I'm doing something wrong.  I can't get Terminal to work like that....

But I have to make some corrections to the info I gave.  Another Oooops!!  Apologies.

G-Drive-4.1 is a 2TB partition on the 4TB G-Drive HD.  It is formatted HFS+  

G-Drive-4.2 is the other partition, also 2TB,  but it is formatted as Journaled HFS+

And the mistake is that the connection is not USB but Firewire 800.  I don't have a spare cable to try, but it's only one partition on that drive that isn't working. It has got itself listed on the System info as non-writable.

From the system report on my iMac.



> G-DRIVE:
> 
> Manufacturer:	HGST
> Model:	0x3550
> ...


----------



## sgould (Oct 8, 2013)

I have just tried the "Get Info" window.  And all permissions are greyed out and don't change when the lock is unlocked.


----------



## sgould (Oct 8, 2013)

The Verify list from Disk Utility has a comment in the last line about "ACL". Is this anything odd?




> Verifying permissions for &#8220;G-Drive-4.1&#8221;
> Warning: SUID file &#8220;System/Library/CoreServices/RemoteManagement/ARDAgent.app/Contents/MacOS/ARDAgent&#8221; has been modified and will not be repaired.
> Permissions differ on &#8220;System/Library/CoreServices/Menu Extras/Displays.menu&#8221;; should be drwxr-xr-x ; they are lrwxr-xr-x .
> Permissions differ on &#8220;System/Library/MonitorPanels/Arrange.monitorPanel&#8221;; should be drwxr-xr-x ; they are lrwxr-xr-x .
> ...


----------



## sgould (Oct 10, 2013)

I copied all the files from the bad disc, reformatted the disc and copied it all back.  It seems to be OK now.  But I will keep an eye on it.


----------



## Satcomer (Oct 10, 2013)

That good.  Maybe you should consider this backup might being slowly dying.

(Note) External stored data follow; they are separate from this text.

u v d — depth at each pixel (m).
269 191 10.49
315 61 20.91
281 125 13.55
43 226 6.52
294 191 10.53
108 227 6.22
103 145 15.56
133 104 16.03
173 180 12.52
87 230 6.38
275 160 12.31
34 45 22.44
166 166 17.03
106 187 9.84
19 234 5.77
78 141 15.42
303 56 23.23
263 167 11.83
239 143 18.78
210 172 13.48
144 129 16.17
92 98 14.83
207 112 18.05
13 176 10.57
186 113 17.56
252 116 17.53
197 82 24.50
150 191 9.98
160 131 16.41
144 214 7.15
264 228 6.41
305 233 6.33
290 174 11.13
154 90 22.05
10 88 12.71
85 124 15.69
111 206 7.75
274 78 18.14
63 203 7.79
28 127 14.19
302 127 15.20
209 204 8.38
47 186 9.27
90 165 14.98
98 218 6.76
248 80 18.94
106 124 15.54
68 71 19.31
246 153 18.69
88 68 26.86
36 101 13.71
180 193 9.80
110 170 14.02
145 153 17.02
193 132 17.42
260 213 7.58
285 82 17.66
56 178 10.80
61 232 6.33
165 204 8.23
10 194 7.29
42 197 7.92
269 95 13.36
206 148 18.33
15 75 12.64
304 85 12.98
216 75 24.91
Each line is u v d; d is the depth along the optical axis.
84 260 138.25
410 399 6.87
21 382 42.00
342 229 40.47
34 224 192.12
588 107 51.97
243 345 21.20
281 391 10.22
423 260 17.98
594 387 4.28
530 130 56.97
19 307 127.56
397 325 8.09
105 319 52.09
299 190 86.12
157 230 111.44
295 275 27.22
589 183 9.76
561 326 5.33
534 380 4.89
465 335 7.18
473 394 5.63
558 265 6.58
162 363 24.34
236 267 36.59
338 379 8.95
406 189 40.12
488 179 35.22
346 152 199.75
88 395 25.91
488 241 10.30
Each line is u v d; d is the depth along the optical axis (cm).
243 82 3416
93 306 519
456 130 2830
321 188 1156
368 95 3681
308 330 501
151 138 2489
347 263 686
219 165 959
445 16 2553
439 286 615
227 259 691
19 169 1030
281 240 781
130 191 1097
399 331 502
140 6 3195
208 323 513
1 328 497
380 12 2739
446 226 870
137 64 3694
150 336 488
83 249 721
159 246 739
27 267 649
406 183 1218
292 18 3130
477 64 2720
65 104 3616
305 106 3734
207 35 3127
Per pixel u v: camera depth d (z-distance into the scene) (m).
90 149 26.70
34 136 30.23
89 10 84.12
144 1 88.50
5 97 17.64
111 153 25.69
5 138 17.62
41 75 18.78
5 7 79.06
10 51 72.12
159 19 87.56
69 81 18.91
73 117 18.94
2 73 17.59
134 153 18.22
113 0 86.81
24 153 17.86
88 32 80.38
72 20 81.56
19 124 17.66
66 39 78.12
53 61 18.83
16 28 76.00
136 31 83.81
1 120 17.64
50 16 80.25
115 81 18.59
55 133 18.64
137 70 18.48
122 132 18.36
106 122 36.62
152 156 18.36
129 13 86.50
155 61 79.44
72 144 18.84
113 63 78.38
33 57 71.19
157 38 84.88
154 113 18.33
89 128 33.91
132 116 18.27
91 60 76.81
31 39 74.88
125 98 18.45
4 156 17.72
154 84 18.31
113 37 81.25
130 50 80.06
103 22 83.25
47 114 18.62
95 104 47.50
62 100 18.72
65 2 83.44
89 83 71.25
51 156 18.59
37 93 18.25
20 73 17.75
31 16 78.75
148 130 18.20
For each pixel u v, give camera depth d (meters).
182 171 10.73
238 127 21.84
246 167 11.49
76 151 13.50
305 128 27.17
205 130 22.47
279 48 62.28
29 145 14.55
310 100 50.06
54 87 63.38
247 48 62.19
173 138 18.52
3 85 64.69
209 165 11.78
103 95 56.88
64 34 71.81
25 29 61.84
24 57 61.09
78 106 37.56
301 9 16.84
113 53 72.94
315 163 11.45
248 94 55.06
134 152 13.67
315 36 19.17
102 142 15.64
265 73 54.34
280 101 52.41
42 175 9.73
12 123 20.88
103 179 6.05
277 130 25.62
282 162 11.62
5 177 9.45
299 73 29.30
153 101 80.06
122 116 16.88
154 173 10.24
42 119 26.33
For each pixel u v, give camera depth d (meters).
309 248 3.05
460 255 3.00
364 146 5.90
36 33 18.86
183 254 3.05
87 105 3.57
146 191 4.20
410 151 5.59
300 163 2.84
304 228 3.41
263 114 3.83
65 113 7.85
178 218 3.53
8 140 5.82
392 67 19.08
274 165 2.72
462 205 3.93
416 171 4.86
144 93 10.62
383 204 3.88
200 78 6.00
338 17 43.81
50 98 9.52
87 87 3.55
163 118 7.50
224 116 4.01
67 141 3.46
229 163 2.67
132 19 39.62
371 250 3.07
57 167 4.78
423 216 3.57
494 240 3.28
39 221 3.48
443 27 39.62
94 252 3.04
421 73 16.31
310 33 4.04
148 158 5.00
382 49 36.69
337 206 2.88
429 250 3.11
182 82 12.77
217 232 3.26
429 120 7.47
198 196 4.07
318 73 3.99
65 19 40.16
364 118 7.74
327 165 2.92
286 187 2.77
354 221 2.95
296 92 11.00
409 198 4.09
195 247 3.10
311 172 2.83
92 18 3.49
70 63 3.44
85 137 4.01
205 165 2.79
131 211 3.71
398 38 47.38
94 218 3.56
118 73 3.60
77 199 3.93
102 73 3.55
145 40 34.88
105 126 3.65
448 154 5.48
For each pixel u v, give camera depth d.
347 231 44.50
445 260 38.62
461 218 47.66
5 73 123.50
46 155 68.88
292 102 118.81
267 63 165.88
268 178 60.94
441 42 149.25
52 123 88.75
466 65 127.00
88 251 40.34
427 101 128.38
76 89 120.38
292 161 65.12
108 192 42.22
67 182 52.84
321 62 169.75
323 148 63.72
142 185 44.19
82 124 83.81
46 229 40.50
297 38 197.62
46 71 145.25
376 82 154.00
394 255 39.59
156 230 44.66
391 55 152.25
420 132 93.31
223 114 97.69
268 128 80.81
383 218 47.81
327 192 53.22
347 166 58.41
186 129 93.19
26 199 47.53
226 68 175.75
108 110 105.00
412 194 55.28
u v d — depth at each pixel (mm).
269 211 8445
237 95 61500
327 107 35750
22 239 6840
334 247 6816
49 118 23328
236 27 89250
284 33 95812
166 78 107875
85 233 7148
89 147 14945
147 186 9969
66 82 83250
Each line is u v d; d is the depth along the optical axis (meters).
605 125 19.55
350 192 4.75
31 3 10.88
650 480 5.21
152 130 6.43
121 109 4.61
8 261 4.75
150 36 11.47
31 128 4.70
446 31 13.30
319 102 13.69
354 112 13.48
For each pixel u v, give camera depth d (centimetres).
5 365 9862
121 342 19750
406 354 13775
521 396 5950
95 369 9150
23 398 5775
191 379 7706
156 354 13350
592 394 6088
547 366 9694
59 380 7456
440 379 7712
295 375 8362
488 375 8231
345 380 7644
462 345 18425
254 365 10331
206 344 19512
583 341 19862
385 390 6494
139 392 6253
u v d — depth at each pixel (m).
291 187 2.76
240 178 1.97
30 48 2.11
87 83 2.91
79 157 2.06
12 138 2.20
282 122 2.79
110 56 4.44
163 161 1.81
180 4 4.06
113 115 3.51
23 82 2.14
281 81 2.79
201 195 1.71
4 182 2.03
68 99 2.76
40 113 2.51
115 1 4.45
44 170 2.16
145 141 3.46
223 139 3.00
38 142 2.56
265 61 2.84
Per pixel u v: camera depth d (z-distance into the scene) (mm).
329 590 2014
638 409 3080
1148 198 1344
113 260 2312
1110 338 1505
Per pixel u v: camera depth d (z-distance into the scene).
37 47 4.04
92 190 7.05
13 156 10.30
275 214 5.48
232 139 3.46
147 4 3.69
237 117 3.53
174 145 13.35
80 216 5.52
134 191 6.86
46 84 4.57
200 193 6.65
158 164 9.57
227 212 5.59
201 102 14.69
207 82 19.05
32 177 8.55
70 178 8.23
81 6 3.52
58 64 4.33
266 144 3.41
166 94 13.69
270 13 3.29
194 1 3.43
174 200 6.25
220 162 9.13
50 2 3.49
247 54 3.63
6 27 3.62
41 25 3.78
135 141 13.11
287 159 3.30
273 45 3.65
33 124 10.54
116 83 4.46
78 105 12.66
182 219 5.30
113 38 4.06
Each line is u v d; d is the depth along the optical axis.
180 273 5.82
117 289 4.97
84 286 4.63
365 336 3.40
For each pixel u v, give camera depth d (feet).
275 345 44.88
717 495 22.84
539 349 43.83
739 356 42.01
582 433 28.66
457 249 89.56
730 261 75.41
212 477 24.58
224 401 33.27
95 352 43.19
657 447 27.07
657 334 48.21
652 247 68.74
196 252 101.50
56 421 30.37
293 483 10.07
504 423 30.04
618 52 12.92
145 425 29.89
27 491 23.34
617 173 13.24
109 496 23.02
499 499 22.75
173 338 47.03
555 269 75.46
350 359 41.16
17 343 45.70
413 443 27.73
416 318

Just a thought.


----------



## sgould (Oct 10, 2013)

Yes.  It's always a worry when odd failures happen.  But it's not my Time Machine. That's on a 2TB G-Drive (!!) and I've had it for 18 months with no problem.


----------



## DeltaMac (Oct 10, 2013)

sgould said:


> I've had the drive 8 weeks.  ...



Yes, you might wonder why you already need to reformat an almost-new hard drive...


----------



## sgould (Oct 11, 2013)

Would there have been a problem with the two partitions being different formats?  One HFS+ and one Journaled HFS+ ?

I thought I had them all as Journaled to match the iMac.  Could it have changed itself? Probably not as I could copy all the files off.

Is there any app that can give the disc a really hard "workout" to see if it breaks?


----------



## DeltaMac (Oct 11, 2013)

Your Disk Utility will work your disk pretty hard - if you want to erase it!

Disk Utility/Erase/choose Security Options...
Set for a single pass of zeroes. Start the erase, and it will write zeroes to every block on the drive. 4TB will take a considerable length of time (several hours) If you decide to do multiple passes (up to 7), then you can wait a couple of days... Not recommended by most users (it's too hard on the drive) but is apparently acceptable for secure erasing at a government level.
single pass would be enough to show problems, if the drive is on the edge.
If you want to do that, I suggest that you erase/zero the entire drive, and not just one volume.
Any of that takes a long time - and, of course, you lose anything that isn't backed up somewhere else.


----------



## Satcomer (Oct 15, 2013)

I had this happen on my 2008 Dual Mac Pro's main internal drive.  Thankfully I ordered a 2TB replacement and was able to clone back to the new internal main drive (thanks CCC). 

I can't urge people hard enough to ALWAYS have a ready available current backup! Schedule the backup to happen regularly and keep up on it since you never know when your main hard drive gives up the ghost.


----------